Thai Prime Minister Prayuth Chan-ocha signed the transfer orders Saturday that shifted the 23 officials in central Samut Sakhon province to inactive posts with immediate effect. No official reason was given for the transfer, but the province has longstanding problems with corruption and has been subject to accusations of forced labor. Samut Sakhon is home to a large Myanmar migrant population that services the bulk of Thai fishing fleets in the province.

Andy Hall, a well-known activist from the Migrant Workers Rights Network emphasized the need for more transparency over the transfers and how it might bring accountability. ” The visit by Suu Kyi to meet with the workers was a disaster with a majority of migrant workers being kept out of the meetings. It was very poorly done by the officials. There are also longstanding issues of corruption here.”

For many years, international organizations have made accusations of child labor, forced labor, discrimination, trafficking in persons and exploitative working conditions at fish preparing and packing factories in Samut Sakhon.

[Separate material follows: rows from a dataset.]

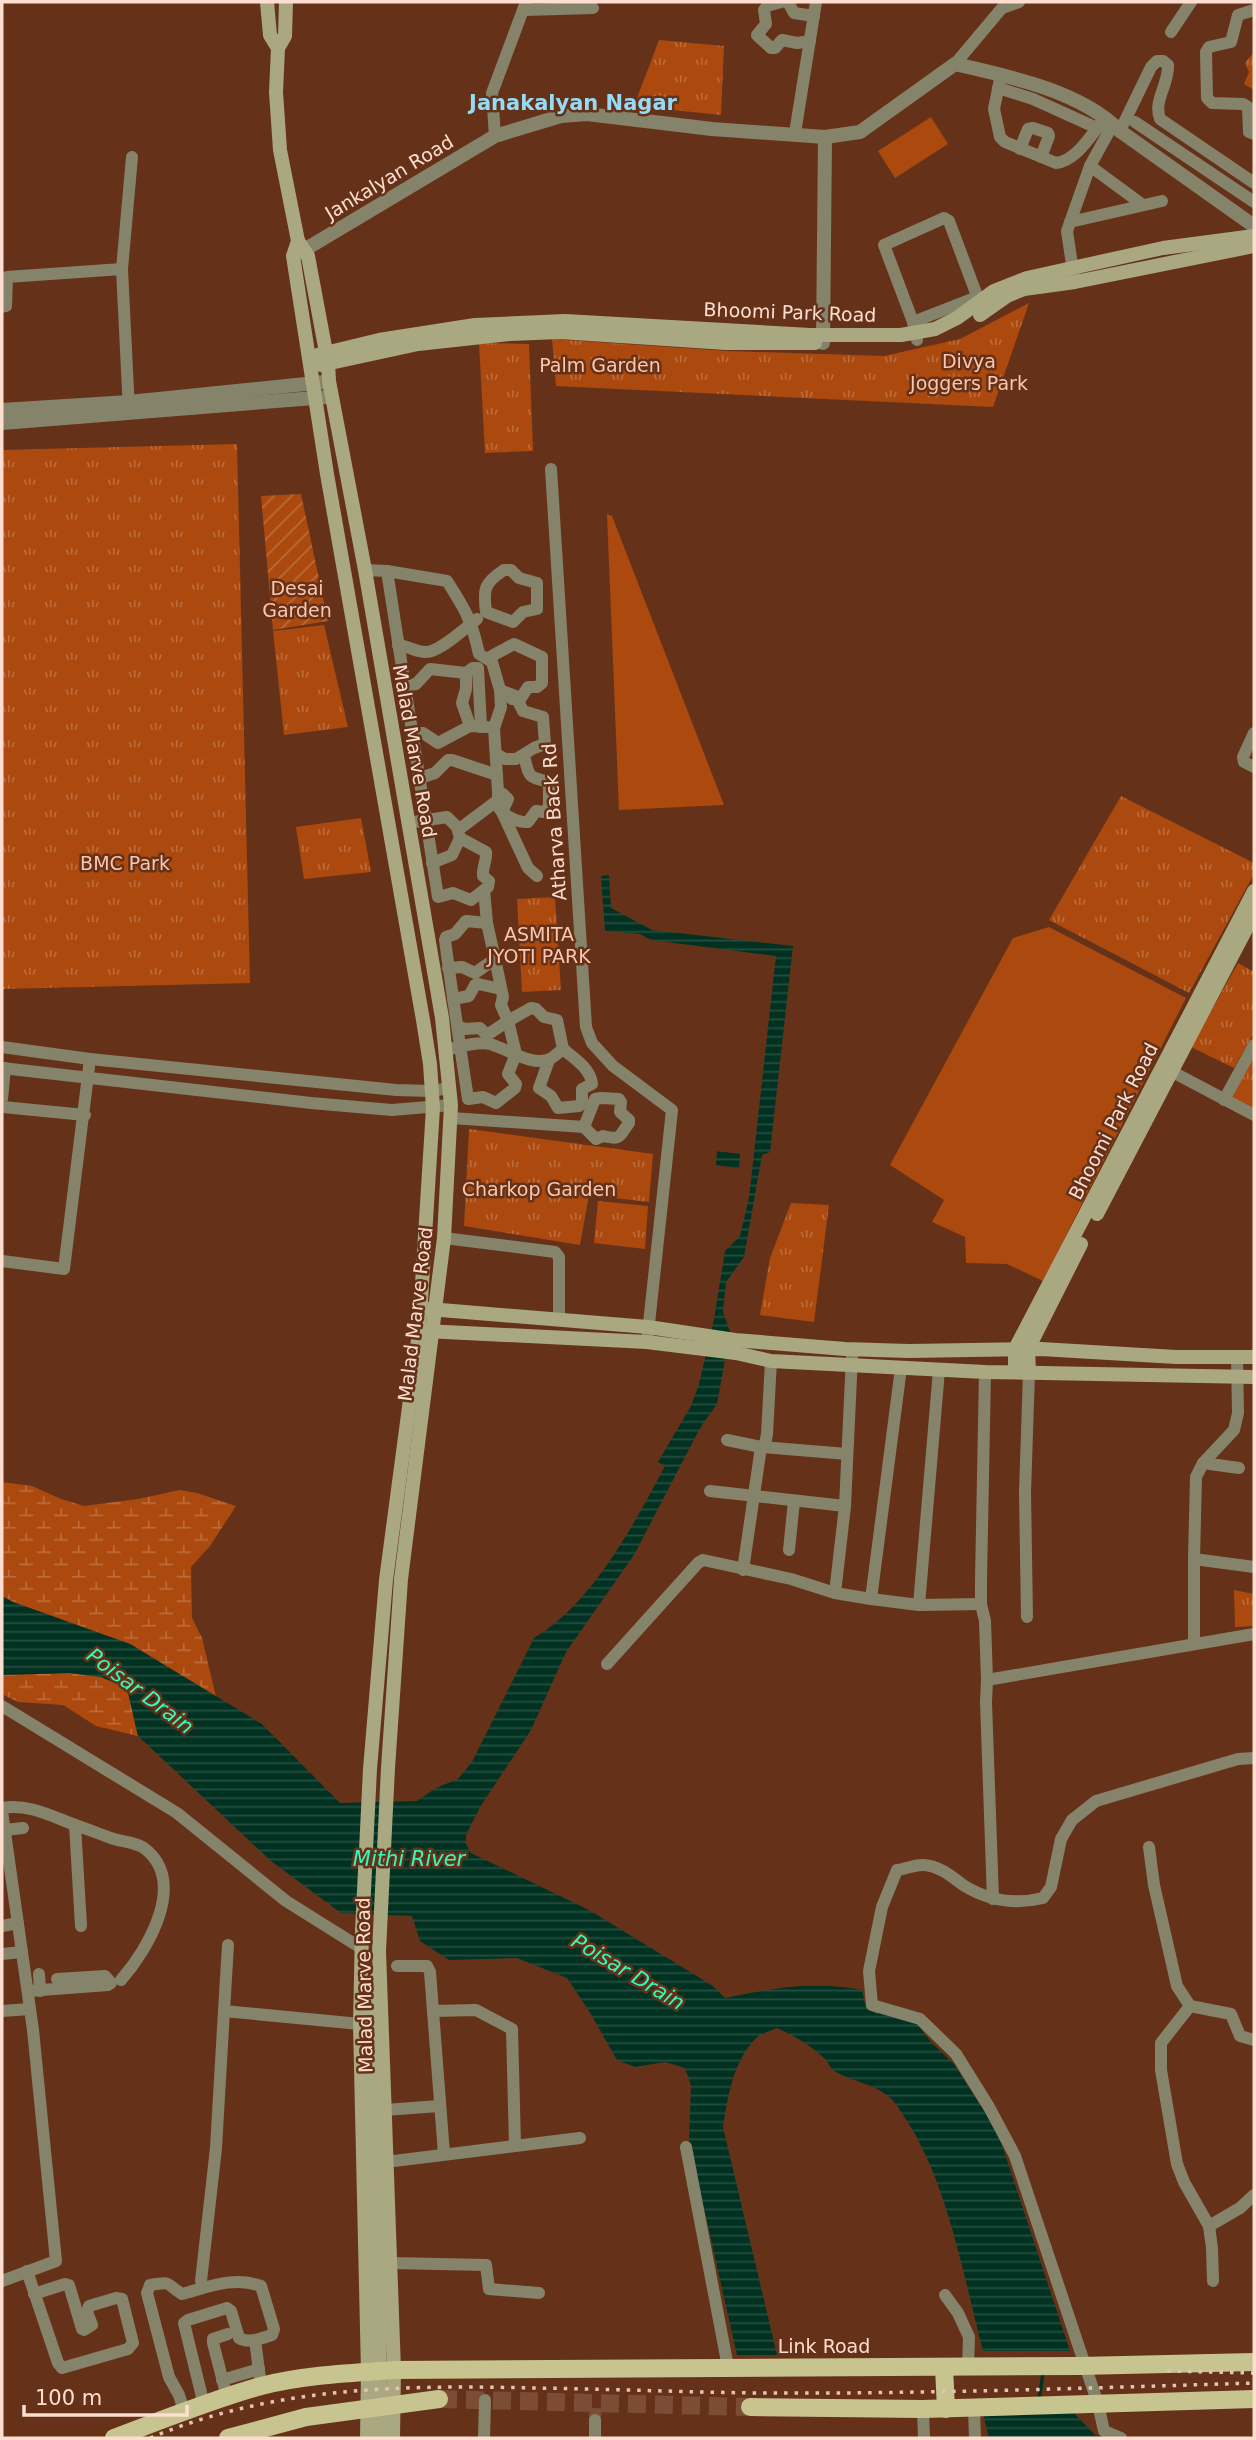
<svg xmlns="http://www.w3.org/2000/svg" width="1256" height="2440" viewBox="0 0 1256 2440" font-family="'DejaVu Sans',sans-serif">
<defs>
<pattern id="wetland-marsh" width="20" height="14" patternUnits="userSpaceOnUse" patternTransform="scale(1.75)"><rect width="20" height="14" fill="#ab490e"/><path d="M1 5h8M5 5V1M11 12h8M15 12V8" fill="none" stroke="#bc6b3b"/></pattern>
<pattern id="park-tufts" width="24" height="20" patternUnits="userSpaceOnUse" patternTransform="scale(1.75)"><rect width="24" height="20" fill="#ab490e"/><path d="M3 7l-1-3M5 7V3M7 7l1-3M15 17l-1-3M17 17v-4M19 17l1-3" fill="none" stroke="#bc6b3b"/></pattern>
<pattern id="garden-furrows" width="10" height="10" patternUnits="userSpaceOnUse" patternTransform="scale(1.75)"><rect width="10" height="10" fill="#ab490e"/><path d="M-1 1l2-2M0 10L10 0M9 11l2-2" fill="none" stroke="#bc6b3b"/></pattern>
<pattern id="water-rules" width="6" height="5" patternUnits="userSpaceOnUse" patternTransform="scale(1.75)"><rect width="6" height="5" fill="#003121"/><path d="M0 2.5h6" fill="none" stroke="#264e40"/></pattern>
</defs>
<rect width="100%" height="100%" fill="#653219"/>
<g fill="#ab490e">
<polygon points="931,117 948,144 895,178 878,151"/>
<polygon points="607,514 612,516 724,805 619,810"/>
<polygon points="1049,927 1186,998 1043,1281 1007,1264 966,1263 965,1237 932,1222 944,1200 890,1165 1013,938"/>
</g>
<g fill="url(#wetland-marsh)">
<polygon points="2,1482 32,1486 61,1499 84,1506 138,1499 180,1490 197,1493 236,1506 210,1546 191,1567 192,1618 202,1638 216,1697 130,1644 13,1602 2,1596"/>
<polygon points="69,1673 101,1677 127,1688 138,1736 96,1726 63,1705 18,1702 2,1694 2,1675"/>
</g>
<g fill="url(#park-tufts)">
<polygon points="659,40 724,46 721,115 634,106"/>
<polygon points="1254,52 1254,90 1244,84 1249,72 1245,63"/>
<polygon points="1029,303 993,407 556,386 552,339 728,351 884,356 960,339"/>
<polygon points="479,343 529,344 533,451 485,453"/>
<polygon points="237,444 250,983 2,989 2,450"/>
<polygon points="324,625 348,727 284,735 273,631"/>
<polygon points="1121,796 1254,863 1254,874 1189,993 1049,920"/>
<polygon points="361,818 371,872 304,879 296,827"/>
<polygon points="555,897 561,990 522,992 517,899"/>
<polygon points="1238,963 1254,972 1254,1033 1234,1068 1191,1047"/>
<polygon points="1254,1051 1254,1115 1227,1101"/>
<polygon points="469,1129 653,1154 649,1202 589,1195 580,1245 464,1226"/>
<polygon points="598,1201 648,1206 645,1249 594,1243"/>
<polygon points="791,1203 829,1205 814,1322 760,1315 770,1258"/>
<polygon points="1234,1590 1254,1594 1254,1626 1235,1627"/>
</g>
<polygon fill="url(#garden-furrows)" points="301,494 328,621 273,630 261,496"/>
<g fill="url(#water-rules)">
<path d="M609 875 611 908 652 930 793 946 770 1152 762 1155 744 1257 726 1282 723 1312 730 1332 717 1404 700 1428 634 1555 566 1652 531 1730 480 1807 466 1835V1844L471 1853 589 1910 713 1986 725 1998C772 1988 814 1981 862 1990L866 2008 877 2014 886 2008 914 2020 931 2042 954 2064 986 2114 1001 2142 1070 2351H983C964 2278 947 2180 905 2118 900 2111 896 2102 889 2097 873 2083 853 2082 836 2072 831 2070 829 2064 826 2060 812 2046 795 2036 777 2028 771 2031 762 2033 757 2037 733 2061 728 2096 723 2127L777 2355H737L689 2142 691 2085 685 2068 665 2062 635 2067 617 2060 589 2011 567 1978 517 1958 449 1960 420 1941 412 1916 341 1913 271 1861 138 1736 127 1688 101 1677 69 1673 2 1675V1596L13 1602 130 1644 262 1724 340 1803 417 1801 436 1788 458 1779 472 1762 534 1638C592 1604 634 1524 665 1466L658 1462 691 1406 699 1384 714 1319 725 1251 740 1236 749 1198 776 956 651 940 640 934 605 931 601 876Z"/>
<polygon points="717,1151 740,1154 739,1168 716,1165"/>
<polygon points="982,2410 1073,2412 1095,2435 1112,2438 989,2438"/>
</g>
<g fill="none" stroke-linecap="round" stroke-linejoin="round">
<polyline stroke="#003121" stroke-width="3.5" points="1039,2400 1043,2373"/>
<polyline stroke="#7c4c34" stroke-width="12" stroke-dasharray="12 6" stroke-linecap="butt" points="595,2420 596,2403"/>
<polyline stroke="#7c4c34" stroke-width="18" stroke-dasharray="18 9" stroke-linecap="butt" points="439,2399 750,2407"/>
<g stroke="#85846b" stroke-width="12">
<polyline points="781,2 767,6 764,10 766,24 757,35 771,48 775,48 782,40 797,43 810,41"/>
<polyline points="786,2 788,2 794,13 814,16"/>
<polyline points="524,10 593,8"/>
<polyline points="1254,10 1238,15 1231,42 1209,47 1206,52 1207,98 1212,103 1243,104 1248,107 1249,132 1254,134"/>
<polyline points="1171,32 1191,2"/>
<polyline points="955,64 1002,8 1019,2"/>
<path d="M1001 74 994 109 1000 137 1005 142 1056 163C1077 161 1092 133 1105 118"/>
<polyline points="998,88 1033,99 1097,128"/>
<polyline points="1135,122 1254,202"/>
<path d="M1120 131 1151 67 1157 61H1163L1168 65C1169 85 1153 100 1160 119L1254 183"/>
<polyline points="795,133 816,2"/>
<polyline points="495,136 492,93 526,2"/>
<polyline points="1020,149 1028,129 1033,128 1048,133 1049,136 1041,157"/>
<polyline points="1090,166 1143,205"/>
<polyline points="1070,222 1162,201"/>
<polyline points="1074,278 1067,231 1090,166 1113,124"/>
<polyline points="2,307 6,306 7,277 122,269"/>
<polyline points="913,322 884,245 944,218 949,221 982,309"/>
<polyline points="917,340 913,322 977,297"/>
<polyline points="129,411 122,269 132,157"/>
<polyline points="551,469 586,1027 592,1043 613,1066 672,1110 647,1342"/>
<path d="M365 570 387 571 447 581C465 609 472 621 479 654L492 662 500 690 501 707 494 728 499 808C504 816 519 823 528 822L536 811 544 812 549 807V784C543 778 540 781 533 777 527 774 526 762 524 756"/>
<path d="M504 570H511L519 578 537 583V609L523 612 513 622 486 612C483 589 484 583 504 570Z"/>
<path d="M387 571 438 897 453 893 471 900 488 887 489 881 483 876C482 867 487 861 486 852L460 838 457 827"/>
<path d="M398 645C408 646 416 652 425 652 439 653 465 628 477 619"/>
<polyline points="488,658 514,644 542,657 542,683 537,687 528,687 521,698 500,690"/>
<polyline points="466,673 466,689 462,703 470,726"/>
<polyline points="405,686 416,684 430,669 466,673 473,668 478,668 481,727"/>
<polyline points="1254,733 1243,757 1244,762 1254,767"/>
<polyline points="412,734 423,733 438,743 470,726 487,727"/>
<polyline points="496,754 505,759 516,759 534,748 545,744 543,717 523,711 516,697 512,699"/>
<polyline points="420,778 435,773 448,760 452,760 497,775"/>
<polyline points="498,795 503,794 508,799 502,812 528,868 537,876"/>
<polyline points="408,823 447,817 457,827 462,827 498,800"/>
<polyline points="432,863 452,855 460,838"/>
<polyline points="448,968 462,967 475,973 495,959 487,923 484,890"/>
<polyline points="453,999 469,996 475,985 478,984 501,989"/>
<polyline points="458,1026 465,1029 480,1028 487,1035 508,1021 501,1005 503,997 495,959"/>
<polyline points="2,1047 90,1059 396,1090 431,1091 450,1088"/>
<path d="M446 1050C459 1047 477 1041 490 1044 508 1049 532 1067 550 1059 554 1057 559 1052 563 1049L557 1020 544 1017 536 1009 531 1008 508 1021 516 1054 508 1074 516 1084 515 1088 496 1103 483 1097 468 1099C460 1046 452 993 445 940L446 937 455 934 466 921 487 923"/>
<path d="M549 1060 539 1088 551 1096 558 1108 579 1106 582 1103V1089L592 1084C591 1069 574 1058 563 1049"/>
<polyline points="2,1068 311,1103 392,1110 451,1105"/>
<polyline points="1165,1068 1254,1115"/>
<polyline points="2,1099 5,1068"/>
<polyline points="1224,1100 1254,1045"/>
<polyline points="2,1105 3,1107 85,1115"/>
<path d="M451 1118 584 1127 596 1139 603 1136C621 1140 618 1138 629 1123V1120L620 1112 621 1102 619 1099 601 1098 595 1099 584 1127"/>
<polyline points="444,1238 555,1252 559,1257 559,1319"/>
<polyline points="2,1261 64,1269 90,1059"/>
<polyline points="1237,1357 1238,1413 1234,1430 1203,1463 1196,1477 1194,1559 1254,1567"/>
<polyline points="985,1372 981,1580 981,1604 985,1621 987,1680"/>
<polyline points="727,1440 761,1447 847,1454"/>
<polyline points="1203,1463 1239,1468"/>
<polyline points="710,1491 845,1506"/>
<polyline points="789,1550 794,1501"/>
<polyline points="743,1570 761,1447 765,1444 767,1434 771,1361"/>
<polyline points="835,1593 845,1506 852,1356"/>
<polyline points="871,1599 901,1368"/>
<polyline points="919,1605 939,1370"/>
<polyline points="1027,1617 1025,1493 1029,1372"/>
<polyline points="1194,1643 1194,1559"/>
<polyline points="607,1664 698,1563 703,1560 791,1579 835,1593 871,1599 919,1605 981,1604"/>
<polyline points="2,1706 177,1813 286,1901 361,1948"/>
<path d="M2 1808C29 1803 53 1817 78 1826 90 1830 102 1835 114 1839 124 1842 135 1842 144 1848 188 1881 149 1948 121 1980"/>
<polyline points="2,1811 33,2030 56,2261 2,2281"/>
<polyline points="75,1825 81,1926"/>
<polyline points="5,1830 23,1828"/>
<polyline points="1149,1847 1154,1885 1177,1986 1190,2006 1231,2014 1240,2036 1254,2040"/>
<polyline points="993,1899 986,1702 987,1680 1254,1634"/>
<polyline points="2,1926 18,1923"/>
<polyline points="2,1954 22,1952"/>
<polyline points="397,1966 427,1966 430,1972 444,2154"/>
<polyline points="39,1974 40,1991"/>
<polyline points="28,1991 108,1985 111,1983 105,1976 57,1979"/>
<polyline points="1190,2006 1161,2043 1161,2070 1177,2164 1184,2182 1209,2226 1212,2248 1213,2281"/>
<polyline points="2,2011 30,2009"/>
<polyline points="224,2011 228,1945"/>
<polyline points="433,2011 476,2010 512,2029 515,2145"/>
<polyline points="385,2110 439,2106"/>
<polyline points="686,2147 728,2367"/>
<polyline points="386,2162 580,2138"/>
<polyline points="1209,2226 1240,2208 1254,2195"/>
<polyline points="390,2263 486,2265 489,2289 539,2293"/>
<polyline points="27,2271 58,2363 62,2368 128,2349 133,2343 122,2299 116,2298 89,2306 87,2312 92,2325 84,2330 82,2329 69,2285 65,2284 34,2294"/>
<polyline points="201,2281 216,2148 224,2011 360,2024"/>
<polyline points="945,2295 958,2313 969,2337 968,2367"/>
<polyline points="255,2340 261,2386"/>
<polyline points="222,2380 259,2369"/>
<polyline points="227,2397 213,2343 213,2339 228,2334"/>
<polyline points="974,2408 975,2438"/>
<polyline points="923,2409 924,2438"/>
<path d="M184 2411 179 2395 169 2377 147 2293 150 2285C174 2281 165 2284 182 2294 208 2287 234 2276 261 2286L274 2329 272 2335C262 2338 249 2344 239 2338L231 2311 227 2308 188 2320 184 2323 204 2405"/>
<polyline points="484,2438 485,2400"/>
<polyline points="595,2438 595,2420"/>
<path d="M1121 2438 1104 2431 1098 2404 1015 2156 989 2107 956 2054 920 2019 872 2005 869 1971 882 1907 897 1870C905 1869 916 1864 924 1865 939 1866 951 1876 963 1885 987 1900 1015 1905 1043 1898L1051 1887 1061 1839 1072 1820 1096 1801 1238 1759 1254 1758"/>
</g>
<g stroke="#85846b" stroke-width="14">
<path d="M294 256 495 136 561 116 587 114 712 129 825 137 860 132 955 64C1008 76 1081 91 1120 131L1254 226"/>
<polyline points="823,343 825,137"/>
<polyline points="2,410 129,402 325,382"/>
<polyline points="2,423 327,397"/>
</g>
<g stroke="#aaa880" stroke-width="14">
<polyline points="267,2 270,35 278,48 276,92 280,150 298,241 293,256 327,474 423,1020 430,1064 433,1108 419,1332 386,1580 370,1769 362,1931 360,2024 368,2372 367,2438"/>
<polyline points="278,48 285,36 286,2"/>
<polyline points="298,241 308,256 328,363 329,381 365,570 442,1018 451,1105 444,1238 401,1579 388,1768 379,1951 394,2370 393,2438"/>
<polyline points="980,315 1007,296 1024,289 1075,282 1254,246"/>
<polyline points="317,355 379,340 475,325 565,321 810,335 901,335 935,329 957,318 994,291 1027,278 1163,248 1254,236"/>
<polyline points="321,365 418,344 510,334 560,332 726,343 815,343"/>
<polyline points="1097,1214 1254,914"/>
<polyline points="429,1309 648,1327 735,1340 845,1349 909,1351 1041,1349 1176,1357 1254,1357"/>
<polyline points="425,1331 647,1342 736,1353 771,1361 985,1372 1254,1377"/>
<polyline points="1015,1371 1015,1349 1254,891"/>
<polyline points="1029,1372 1028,1349 1081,1244"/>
<path d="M376 1979 370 1996C373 2143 381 2291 380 2438"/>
</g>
<g stroke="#c7c490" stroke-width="18">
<polyline points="944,2367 946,2409"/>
<polyline points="750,2407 923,2409 1254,2399"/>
<path d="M114 2438C162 2420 211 2400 261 2386 304 2375 350 2373 394 2370L1080 2366 1254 2362"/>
<polyline points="228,2438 306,2417 439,2399"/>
</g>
<g stroke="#e5c2b2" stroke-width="3.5" stroke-dasharray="3.5 7" stroke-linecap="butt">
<polyline points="1167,2371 1254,2373"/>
<path d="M150 2438C274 2386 403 2385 534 2388 609 2389 683 2392 758 2393 923 2394 1089 2388 1254 2383"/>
</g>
</g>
<g text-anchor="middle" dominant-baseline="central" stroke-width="5" stroke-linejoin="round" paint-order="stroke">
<g font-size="19" fill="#feded0" stroke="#653219">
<text transform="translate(389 177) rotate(-31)">Jankalyan Road</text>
<text transform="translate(790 312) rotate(2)">Bhoomi Park Road</text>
<text transform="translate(415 751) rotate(80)">Malad Marve Road</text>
<text transform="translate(554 822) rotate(-94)">Atharva Back Rd</text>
<text transform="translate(1113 1121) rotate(-63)">Bhoomi Park Road</text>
<text transform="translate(415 1314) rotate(-83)">Malad Marve Road</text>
<text transform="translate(364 1985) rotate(-91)">Malad Marve Road</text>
<text x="824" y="2346">Link Road</text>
</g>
<g font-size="19" fill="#fcc6ad" stroke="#653219">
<text x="969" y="361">Divya<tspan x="969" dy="22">Joggers Park</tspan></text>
<text x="600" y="365">Palm Garden</text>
<text x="297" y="588">Desai<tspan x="297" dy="22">Garden</tspan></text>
<text x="125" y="863">BMC Park</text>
<text x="539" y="934">ASMITA<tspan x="539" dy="22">JYOTI PARK</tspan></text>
<text x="539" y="1189">Charkop Garden</text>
</g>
<g font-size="21" font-weight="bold" fill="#95dbf7" stroke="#653219">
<text x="573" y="103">Janakalyan Nagar</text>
</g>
<g font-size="21" font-style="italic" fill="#30fbbb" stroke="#653219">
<text transform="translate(140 1691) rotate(37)">Poisar Drain</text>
<text x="409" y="1859">Mithi River</text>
<text transform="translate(628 1972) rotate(31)">Poisar Drain</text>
</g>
</g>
<rect width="1256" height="2440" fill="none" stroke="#feded0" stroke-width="7"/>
<path d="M24 2405v10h163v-10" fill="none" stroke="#feded0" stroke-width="3.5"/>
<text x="35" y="2405" font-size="21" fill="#feded0" stroke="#653219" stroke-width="5" paint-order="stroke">100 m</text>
</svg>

Many overseas markets of the United States, Europe, and Asia have called for a boycott of Thailand since an investigation found that shrimp producers had forced its laborers to work long hours for little or no pay.

Thursday, police and military officers failed to stop thousands of Myanmar migrant workers who were breaking through security gates near a seafood market in the city of Mahachai.  They were trying to get nearer to Minister Suu Kyi whose visit to Thailand was believed a victory for the four million-Myanmar migrant workers.